*** Data supplied

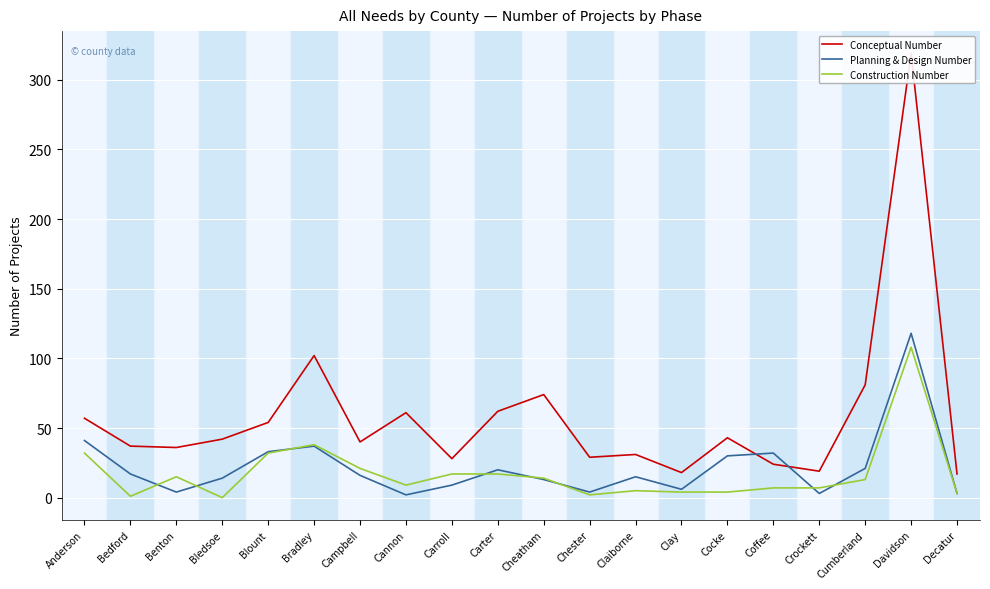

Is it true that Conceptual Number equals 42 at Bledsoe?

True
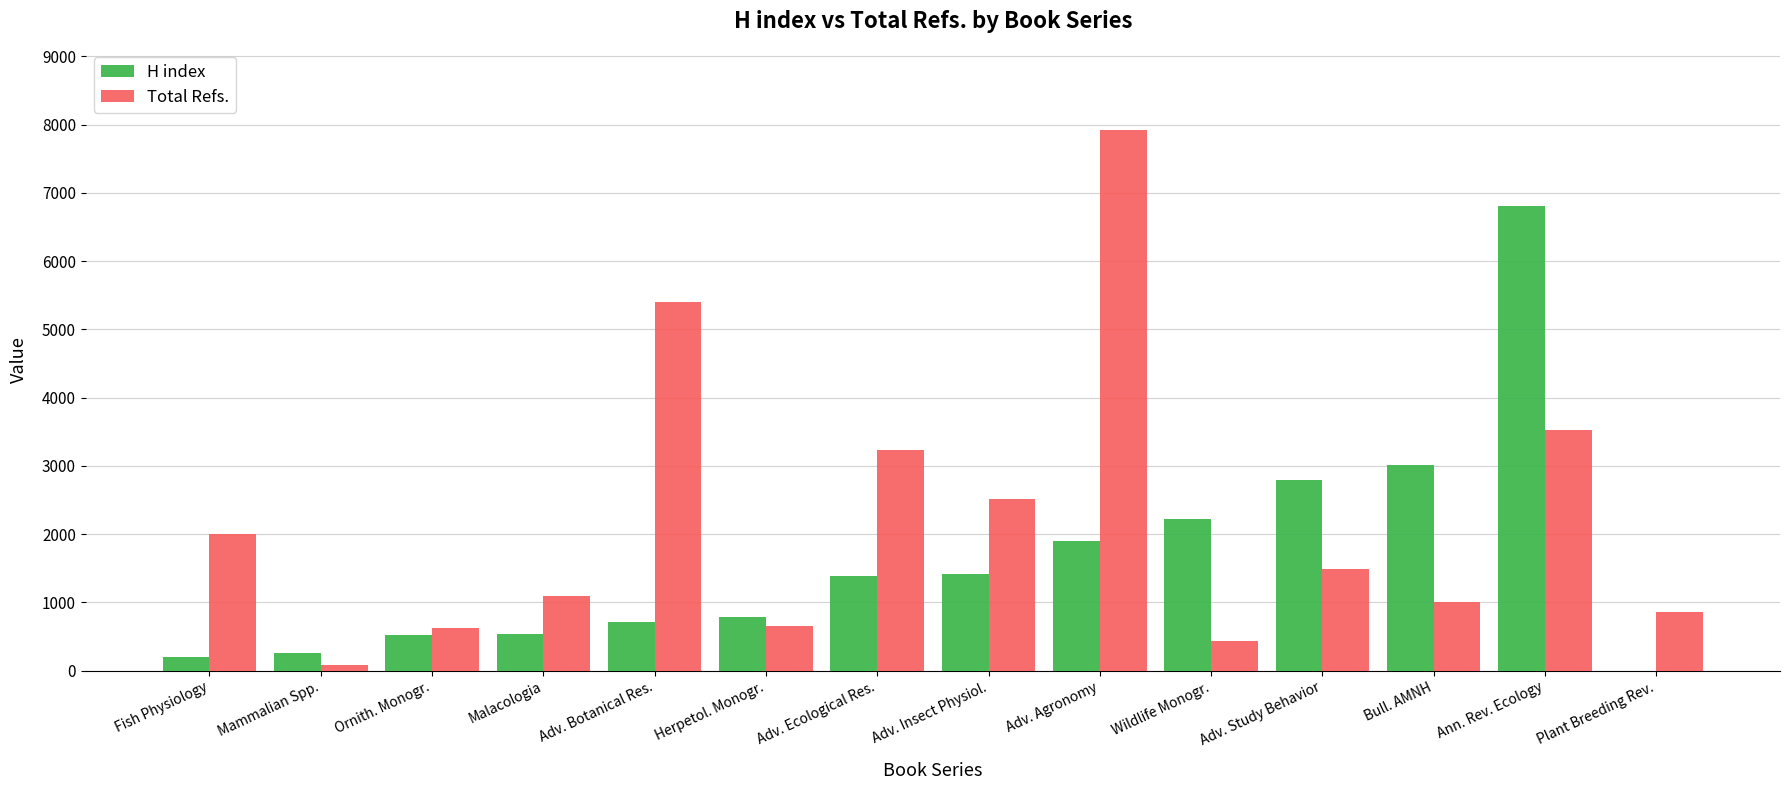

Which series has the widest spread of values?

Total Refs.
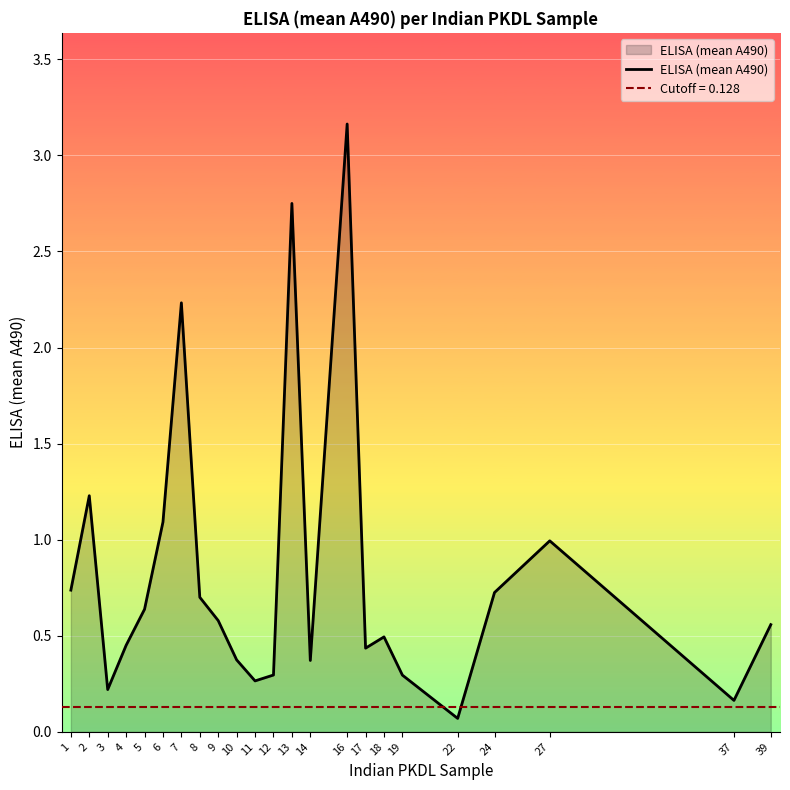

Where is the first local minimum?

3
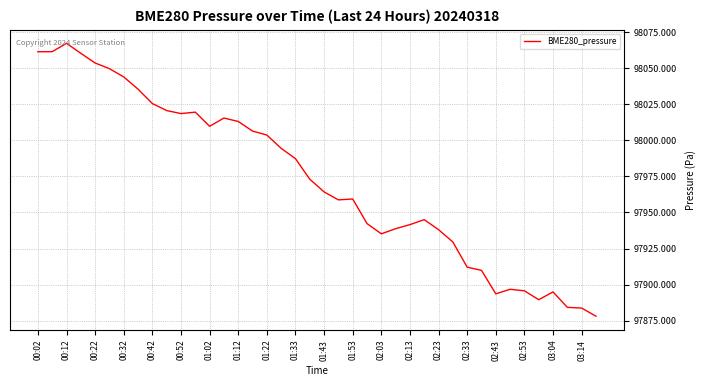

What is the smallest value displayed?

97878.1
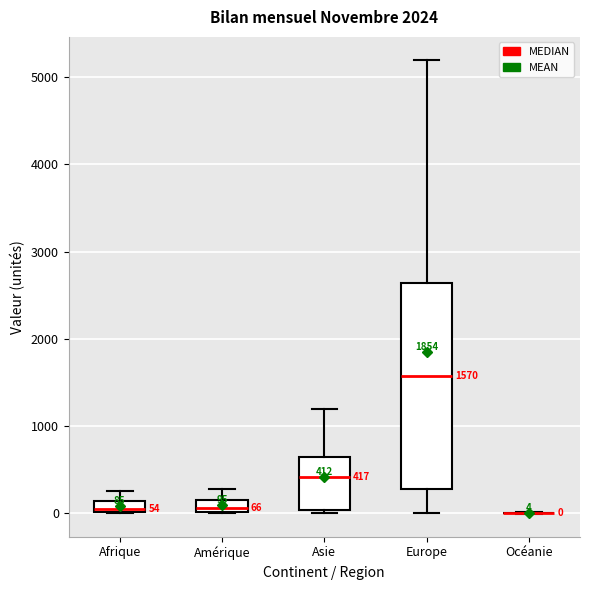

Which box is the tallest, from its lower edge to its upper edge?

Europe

******
*** Data supplied

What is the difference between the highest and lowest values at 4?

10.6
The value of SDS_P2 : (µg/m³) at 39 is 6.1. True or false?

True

******

Extract every line in the entries above that contains the word "What", matching its case exactly.

* _Written response_
What is the smallest value displayed?
What is the difference between the highest and lowest values at 4?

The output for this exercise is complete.